Auf jeden Fall aber sei die Klarnamenpflicht ein „Machtmissbrauch“ seitens Google. Letztlich gehe es Google schließlich nur darum, noch mehr Daten über noch mehr Menschen zu sammeln und diese mit echten Namen verknüpfen zu können.
Manch einer verstieg sich im Zuge der Diskussion allerdings darin, Google
als „faschistisch“ zu beschimpfen (unter richtigem Namen in diesem Fall,
mal nebenbei bemerkt). Fehlte nur noch der Vergleich zu Hitler. Oder
habe ich den lediglich verpasst? Wahrscheinlich. Das sind dann übrigens
so die Momente, in denen ich ganz besonders froh bin, kein
Pressesprecher zu sein. Denn eigentlich möchte man Leuten nach
solchen Äußerungen ja nur noch einen Kübel Eiswasser über den Kopf
schütten und fragen, ob’s denn jetzt wieder besser geht.
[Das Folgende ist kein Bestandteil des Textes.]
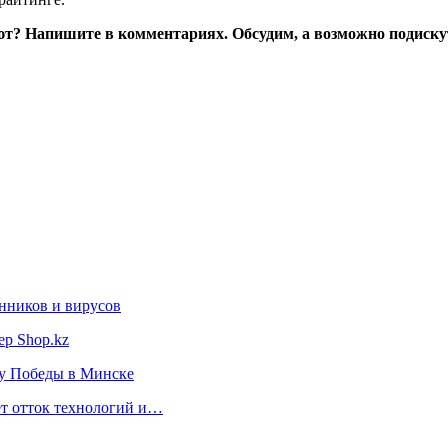
т? Напишите в комментариях. Обсудим, а возможно подиску
нников и вирусов
ер Shop.kz
ту Победы в Минске
ет отток технологий и…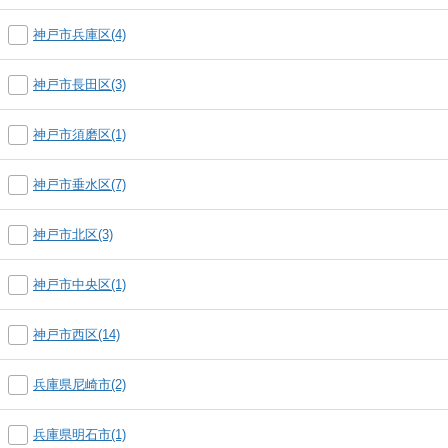
神戸市兵庫区(4)
神戸市長田区(3)
神戸市須磨区(1)
神戸市垂水区(7)
神戸市北区(3)
神戸市中央区(1)
神戸市西区(14)
兵庫県尼崎市(2)
兵庫県明石市(1)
Gegner der Anonymitäts-Befürworter gaben unterdessen den Tipp, man müsse Google+ doch nicht nutzen. Toll. Dieser Hinweis ist ungefähr so hilfreich wie jenes „Dann geh doch nach drüben, wenn’s dir hier nicht gefällt“, als es die Mauer noch gab. Denn nur weil einem ein Detail an einer ansonsten ganz passablen Sache nicht passt, muss man ja nicht gleich alles bleiben lassen. Denn: Irgendwas ist ja immer.
Weiterhin hieß es als Gegenargument zur Anonymität, unter Pseudonymen werde nur Unsinn angestellt. Wer sich anonym wähne, trete dadurch anders auf, als wenn er unter dem Klarnamen erkennbar ist. Klarnamen sind also folglich Qualitätsgaranten für intelligente Äußerungen und Taten? Wohl kaum. Um das zu entkräften, muss man nur einmal den Fernseher einschalten.
Und selbst wenn es stimmen sollte, dass sich jemand im Schutze der Anonymität zumindest anders verhält: Was ist daran grundsätzlich schlecht? Denn um mal kurz oberlehrerhaft zu werden: Anonymität ist nicht zufällig ein Fundament unserer Demokratie. Schon einmal etwas von „geheimen Wahlen“ gehört? Und als ich zuletzt nachgesehen habe, war die Mehrheit in diesem Land doch für dieses Demokratie-Dings.
Zugegeben: Es wirkte schon albern, wenn einige Google+ Nutzer aus Protest auf einem offensichtlichen Blödsinnsnamen umstellten – natürlich nur, um für die Rechte von Stalkingopfern und chinesischen Dissidenten zu kämpfen. Sehr heroisch und selbstlos, lieber „Arno Nühm“.
Dabei zeigte sich schnell: Google beeindrucken solche „Protestprofile“ mit Fake-Namen in etwa so sehr, als ob jemandem eine Ameise gegen das Schienbein tritt. Ergebnis: Profil gesperrt, fertig.
Naja: fast fertig. Denn man muss zugeben, dass Google versuchte, Lernfähigkeit zu signalisieren. So mancher gesperrte Nutzer mit Falschnamen kehrte unter diesem doch wieder zurück. Google wird noch länger damit zu tun haben, den besten Weg zu finden. Denn wie ist das eigentlich, wenn der „common name“ eines 18-Jährigen nun einmal „H4x0rn00b“ ist?
Wie dem auch sei: Wenn alle Stricke reißen, gibt es künftig Anonplus. Denn Anonymous, dieser umtriebige Hackerdachverband mit den lustigen Masken, will ein vollkommen anonymes Social Network auf die Beine stellen. Im Prinzip wäre das dann sozusagen der Darkroom des Social Web.
Man muss sich das einmal vorstellen: Einfach so mit Leuten reden, ohne dass man genau weiß, wer einem da gegenüber steht. Mensch, das wäre ja dann fast wie im echten Leben.